Materials provided:
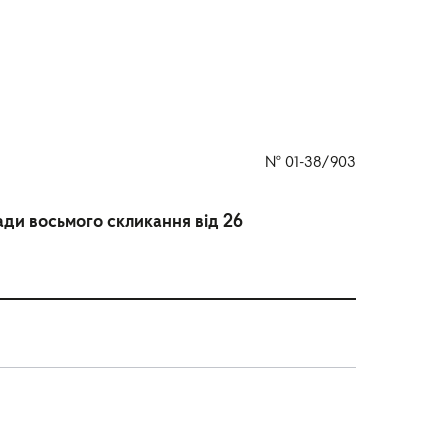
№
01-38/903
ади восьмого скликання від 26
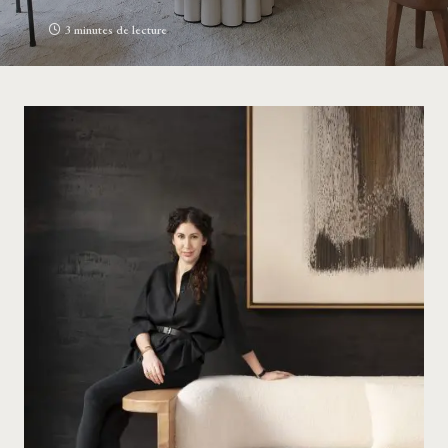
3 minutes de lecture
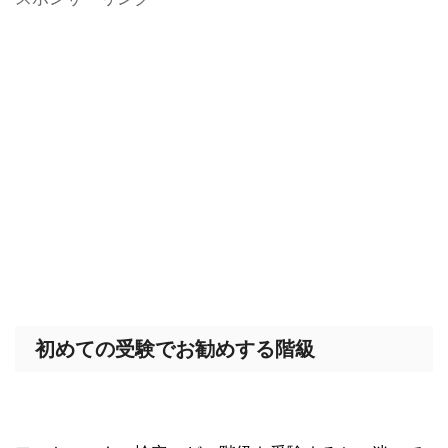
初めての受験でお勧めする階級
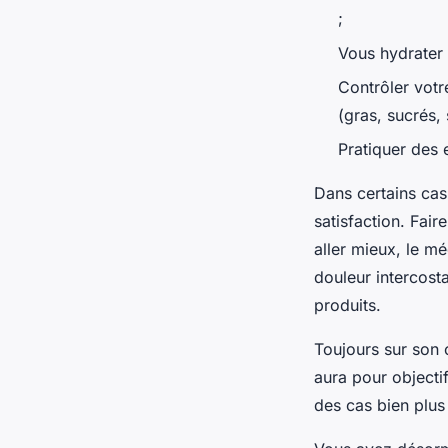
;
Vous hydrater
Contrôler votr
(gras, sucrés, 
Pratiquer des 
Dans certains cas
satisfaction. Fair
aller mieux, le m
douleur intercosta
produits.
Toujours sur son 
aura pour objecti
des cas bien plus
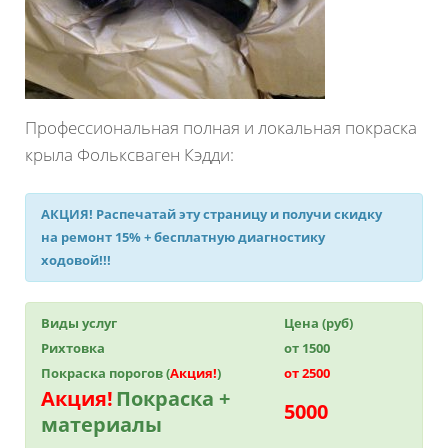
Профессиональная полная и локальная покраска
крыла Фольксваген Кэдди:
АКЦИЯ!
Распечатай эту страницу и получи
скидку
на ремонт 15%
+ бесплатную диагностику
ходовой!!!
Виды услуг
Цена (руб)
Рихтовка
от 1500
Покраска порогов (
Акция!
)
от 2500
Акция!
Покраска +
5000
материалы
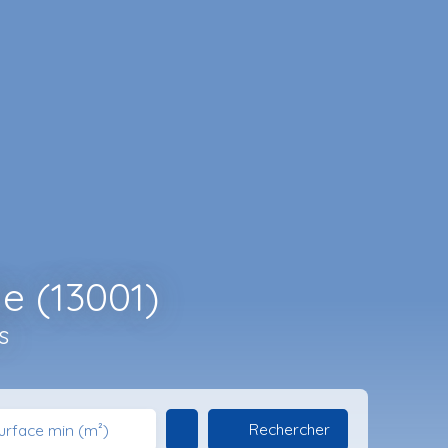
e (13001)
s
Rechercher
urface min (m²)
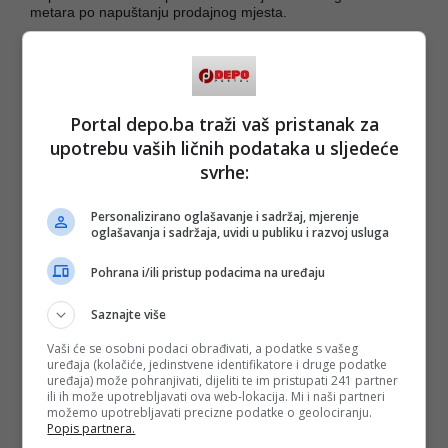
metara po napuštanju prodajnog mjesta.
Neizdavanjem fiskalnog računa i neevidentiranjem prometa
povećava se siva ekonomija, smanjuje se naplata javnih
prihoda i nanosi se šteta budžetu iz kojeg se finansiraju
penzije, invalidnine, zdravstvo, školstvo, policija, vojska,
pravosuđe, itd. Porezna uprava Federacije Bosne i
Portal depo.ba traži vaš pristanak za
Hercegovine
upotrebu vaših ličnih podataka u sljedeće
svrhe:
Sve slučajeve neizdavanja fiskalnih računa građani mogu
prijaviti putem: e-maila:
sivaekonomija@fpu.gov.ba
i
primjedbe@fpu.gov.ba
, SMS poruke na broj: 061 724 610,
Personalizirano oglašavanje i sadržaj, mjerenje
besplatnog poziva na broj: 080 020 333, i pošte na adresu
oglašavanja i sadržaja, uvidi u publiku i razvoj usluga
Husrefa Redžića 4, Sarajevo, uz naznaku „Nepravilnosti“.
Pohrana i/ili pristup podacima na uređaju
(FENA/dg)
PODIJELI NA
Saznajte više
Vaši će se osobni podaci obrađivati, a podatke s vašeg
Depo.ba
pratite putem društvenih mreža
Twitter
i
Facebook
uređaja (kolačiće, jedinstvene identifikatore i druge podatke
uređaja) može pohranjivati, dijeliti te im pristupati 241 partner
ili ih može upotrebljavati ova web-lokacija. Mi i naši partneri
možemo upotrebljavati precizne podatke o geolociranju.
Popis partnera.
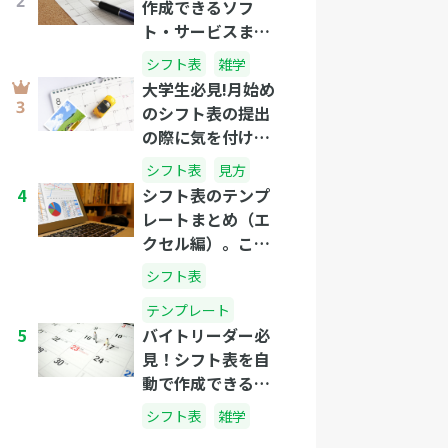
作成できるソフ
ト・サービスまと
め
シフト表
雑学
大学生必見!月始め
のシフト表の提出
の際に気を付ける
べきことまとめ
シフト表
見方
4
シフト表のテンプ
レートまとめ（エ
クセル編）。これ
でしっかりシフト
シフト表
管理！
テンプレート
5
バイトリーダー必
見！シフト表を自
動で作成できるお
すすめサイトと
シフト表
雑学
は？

Problem statement: Count the lines in the data that contain the string "broj", with case mattering, and give only the number.

Result for this exercise: 2